June 17, 2016
Raiders! The Story Of The Greatest Fan Film Ever Made
Kevin Taft READ TIME: 2 MIN.
In 1982, Chris Strompolos, Eric Zala, and Jayson Lamb got together to make a movie in their backyard. Not just any movie, mind you, but a shot-by-shot remake of the biggest movie of that summer: "Raiders of the Lost Ark." Thirty-five years later the videotaped epic is the stuff of legend, and in "Raiders! The Story of the Greatest Fan Film Ever Made" audiences get to hear first-hand about the boys' adventures and watch as they set out to film the one scene they were never able to complete.

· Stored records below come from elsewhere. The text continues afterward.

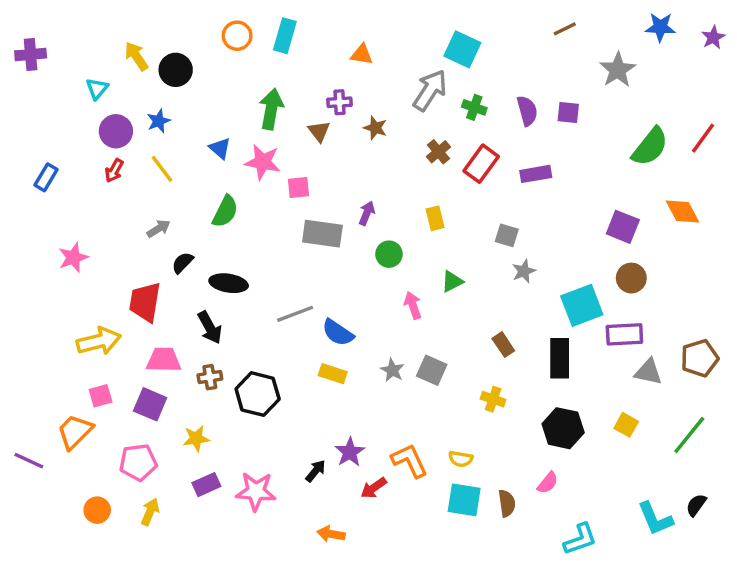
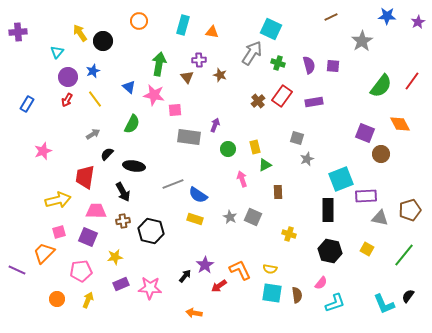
cyan rectangle: (285, 36) -> (183, 25), moved
brown cross: (438, 152) -> (258, 101), moved
yellow rectangle: (435, 218) -> (255, 147), moved
brown circle: (631, 278) -> (381, 154), moved
brown rectangle: (503, 345) -> (278, 192), moved, turned 32
cyan L-shape: (580, 539) -> (335, 303), moved

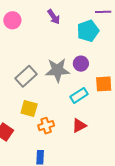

What began in the summer of 1982 would continue for seven more years until a girl would get between Chris and Eric and end their project. The boys put the video away and forgot about it until somehow, somewhere, director Eli Roth got hold of it. He gave it to basement film critic Harry Knowles who showed it at an all-night film festival, where the reaction was through the roof. People passionately responded to the pluck of these kids and just how elaborate and detailed their adaptation was. Not to mention that Chris had apparently only seen the film once. When people call it a shot-by-shot remake, they aren't kidding. It is dazzling in its mimicry and audacious in its attempts at realism. (The kids notoriously almost set a basement on fire while filming the infamous bar fight scene.)
All of this is revealed in the doc directed by Jeremy Coon and Tim Skousen. While it includes interviews with all three (now-grown) boys, not to mention various friends and family that were subjected to the filming, the doc also follows the boys as they set about filming the missing scene: The iconic fight that takes place beneath a grounded plane with whirling props.
What people respond to when they see the video or hear the boys' story is that the dream of these kids is inspiring. The creativity, drive, and passion to make their own film from a film they, themselves, were inspired by, is thrilling. This is a dreamer's movie, and while it feels like today's younger generation would rather sit behind a screen and interact on social media, these kids were playing and creating inside a world that they had grown to love. The sadness comes when you see the relationships disintegrate, lives get pulled apart by drugs, and career aspirations get tossed aside. It's a familiar story for many that have attempted to pursue a career in film -- many who were inspired by the same film that these boys were.
In that respect, the film works on a number of levels. Luckily, the film ends just as inspirationally as it begins. This is a film for film-lovers and dreamers. It is thrilling, hilarious, audacious and makes us nostalgic for summers long ago when movies truly meant something and screen adventures inspired us to have our own.